Autre équation, M. Macron, à laquelle vous ne faites jamais allusion. Il se trouve que la productivité entre 1820 (au XIXème siècle donc ; nous nous permettons de vous préciser ce point afin que vous n’invoquiez pas une erreur sur les centaines) et 1980 a augmenté de 10 points de PIB par actif occupé ; entre 1980 et 1990, elle a augmenté de 90 points. Ce sont vos sources M. Macron, celles de l’INSEE Cela signifie que la productivité a augmenté de manière exponentielle en 10 ans. Dans le même temps M. Macron, les profits des 0.2 % des plus riches ont atteint 39 000 milliards d’euros.

Le chômage évidemment n’a cessé de croître quand la durée du travail était stabilisée à 35 heures hebdomadaires (sans compter les artifices des heures supplémentaires).

Mais M. Macron, encore une fois, la confusion de votre pensée complexe est une source d’erreurs colossales.

Ce qu’il est impératif de mettre en œuvre, M. Macron, et de manière urgente, c’est une diminution du temps de travail, afin de le partager mieux et plus intelligemment.

Mais nous comprenons bien, M. Macron, qu’il soit préférable pour les intérêts que vous défendez de mener une politique de terreur sociale basée sur le spectre du chômage, antichambre de déclassement et de misère.

Certains, notamment ceux qui vous ont mis en place M. Macron, voudraient nous faire croire que la justice sociale est un luxe auquel il faudrait renoncer en ces temps difficiles ; mais en fait c’est le seul moyen de sortir de la crise.

Les jeunes M. Macron, sont tellement lassés de vos discours d’un autre temps qu’ils nourrissent un dégoût bien légitime de votre politique. Ces jeunes, M. Macron, vivent pour beaucoup dans un monde qui vous échappe déjà. Ce sont les « nuits debout », ce sont les « fainéants » les « cyniques », les « fouteurs de bordel » fatigués de vos hérésies travestissant la réalité.

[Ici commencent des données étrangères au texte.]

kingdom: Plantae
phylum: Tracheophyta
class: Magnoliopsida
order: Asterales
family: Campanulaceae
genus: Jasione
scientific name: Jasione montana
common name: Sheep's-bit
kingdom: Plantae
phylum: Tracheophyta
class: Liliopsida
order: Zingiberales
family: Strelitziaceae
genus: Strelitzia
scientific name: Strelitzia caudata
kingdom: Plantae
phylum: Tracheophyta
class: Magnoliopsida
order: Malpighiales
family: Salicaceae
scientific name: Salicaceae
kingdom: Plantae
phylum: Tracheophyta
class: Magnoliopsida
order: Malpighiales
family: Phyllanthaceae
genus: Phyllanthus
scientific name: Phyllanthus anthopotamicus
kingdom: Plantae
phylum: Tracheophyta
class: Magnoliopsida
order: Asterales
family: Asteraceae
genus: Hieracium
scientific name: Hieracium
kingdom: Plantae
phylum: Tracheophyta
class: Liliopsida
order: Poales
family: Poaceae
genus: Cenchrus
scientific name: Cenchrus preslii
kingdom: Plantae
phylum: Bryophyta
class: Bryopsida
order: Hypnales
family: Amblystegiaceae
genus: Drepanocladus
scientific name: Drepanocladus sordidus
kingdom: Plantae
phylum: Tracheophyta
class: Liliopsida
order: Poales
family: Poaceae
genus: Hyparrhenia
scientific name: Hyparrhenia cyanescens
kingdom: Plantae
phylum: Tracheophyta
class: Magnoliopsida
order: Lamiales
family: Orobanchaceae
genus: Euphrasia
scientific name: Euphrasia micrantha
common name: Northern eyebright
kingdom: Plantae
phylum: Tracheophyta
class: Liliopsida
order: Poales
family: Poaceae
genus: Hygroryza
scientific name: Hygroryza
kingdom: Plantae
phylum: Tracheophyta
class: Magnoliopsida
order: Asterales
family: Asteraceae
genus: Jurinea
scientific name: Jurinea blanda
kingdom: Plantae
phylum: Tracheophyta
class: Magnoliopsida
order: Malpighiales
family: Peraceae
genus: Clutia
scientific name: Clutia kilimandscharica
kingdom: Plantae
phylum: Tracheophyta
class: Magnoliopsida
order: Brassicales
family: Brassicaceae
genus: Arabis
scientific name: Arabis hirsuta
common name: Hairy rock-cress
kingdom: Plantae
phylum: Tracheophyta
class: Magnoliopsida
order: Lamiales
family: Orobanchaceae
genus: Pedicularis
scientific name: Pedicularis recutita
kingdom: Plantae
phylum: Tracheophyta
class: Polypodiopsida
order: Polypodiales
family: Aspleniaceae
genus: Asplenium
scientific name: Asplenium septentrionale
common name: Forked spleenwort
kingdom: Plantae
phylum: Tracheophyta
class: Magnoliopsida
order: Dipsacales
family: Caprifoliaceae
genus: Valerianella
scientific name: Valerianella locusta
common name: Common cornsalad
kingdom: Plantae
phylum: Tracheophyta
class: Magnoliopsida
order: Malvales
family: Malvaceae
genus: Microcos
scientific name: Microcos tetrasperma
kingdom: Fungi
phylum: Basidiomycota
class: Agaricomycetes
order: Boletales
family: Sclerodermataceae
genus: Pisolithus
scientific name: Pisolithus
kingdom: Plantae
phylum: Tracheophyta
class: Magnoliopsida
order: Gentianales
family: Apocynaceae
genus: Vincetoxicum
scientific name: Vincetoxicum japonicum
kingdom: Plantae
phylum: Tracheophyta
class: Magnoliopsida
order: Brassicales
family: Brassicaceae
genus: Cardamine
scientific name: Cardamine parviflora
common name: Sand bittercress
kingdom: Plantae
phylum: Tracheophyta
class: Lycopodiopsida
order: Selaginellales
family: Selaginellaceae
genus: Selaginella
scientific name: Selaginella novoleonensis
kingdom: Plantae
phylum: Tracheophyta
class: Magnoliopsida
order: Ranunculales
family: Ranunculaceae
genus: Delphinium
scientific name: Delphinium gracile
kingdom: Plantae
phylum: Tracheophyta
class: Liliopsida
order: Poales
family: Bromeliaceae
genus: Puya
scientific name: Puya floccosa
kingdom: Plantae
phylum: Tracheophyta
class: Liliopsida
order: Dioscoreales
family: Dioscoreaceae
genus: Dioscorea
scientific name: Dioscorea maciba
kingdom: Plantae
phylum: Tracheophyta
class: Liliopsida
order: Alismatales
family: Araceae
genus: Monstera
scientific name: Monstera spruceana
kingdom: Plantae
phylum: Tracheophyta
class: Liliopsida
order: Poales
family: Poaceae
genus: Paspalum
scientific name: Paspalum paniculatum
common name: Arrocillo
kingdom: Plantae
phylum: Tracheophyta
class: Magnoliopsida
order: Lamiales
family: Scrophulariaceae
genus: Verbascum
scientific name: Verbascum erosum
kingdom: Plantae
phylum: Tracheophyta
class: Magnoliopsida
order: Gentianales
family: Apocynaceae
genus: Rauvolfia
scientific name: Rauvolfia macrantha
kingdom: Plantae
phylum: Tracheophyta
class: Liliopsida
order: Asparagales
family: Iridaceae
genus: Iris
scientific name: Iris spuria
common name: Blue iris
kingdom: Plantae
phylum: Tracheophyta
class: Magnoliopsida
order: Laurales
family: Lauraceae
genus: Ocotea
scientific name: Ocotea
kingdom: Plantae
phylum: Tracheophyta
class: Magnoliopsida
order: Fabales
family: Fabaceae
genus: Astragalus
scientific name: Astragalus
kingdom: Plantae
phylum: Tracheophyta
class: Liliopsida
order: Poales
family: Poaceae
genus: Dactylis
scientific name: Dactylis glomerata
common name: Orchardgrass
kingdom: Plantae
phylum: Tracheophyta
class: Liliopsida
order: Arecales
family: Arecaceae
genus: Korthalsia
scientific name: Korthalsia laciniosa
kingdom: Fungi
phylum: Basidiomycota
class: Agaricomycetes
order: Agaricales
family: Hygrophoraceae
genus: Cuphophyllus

Nous vous disons M. Macron, que les jeunes et les travailleurs veulent travailler moins, que c’est le sens de l’histoire, du développement collectif et personnel, que c’est bon pour la planète, et que ce n’est pas une utopie de réfuter cet axiome : le capital doit croître pour ruisseler.

Utopie ? C’est avec les utopies qu’on a construit le monde M. Macron. Il serait souhaitable que vous preniez conscience que ce n’est pas en améliorant la bougie qu’on a inventé l’ampoule électrique. Votre politique n’est qu’un rafistolage honteux des politiques qui nous ont menés dans les excès de concentration de capital au préjudice de plus de justice.

Alors M. Macron, il ne faudrait pas vous étonner de la désaffection des jeunes pour les élections.

Derrière votre apparente jeunesse, vous êtes suranné, vos idées sont si vieilles qu’elles sentent l’univers balzacien dont vous êtes issu.

Votre acharnement à défendre ce vieux monde est pathétique ; les jeunes, M. Macron,  ne partagent pas vos rêves et ne veulent pas travailler plus de 35 heures pour augmenter la concentration de capital et détruire le monde.

« La difficulté n’est pas de comprendre les idées nouvelles. Elle est d’échapper aux idées anciennes qui ont poussé leurs ramifications dans tous les recoins de l’esprit des personnes ayant reçu la même formation ».

Cela va peut-être vous surprendre M. Macron, mais John Maynard Keynes avait déjà compris, lui.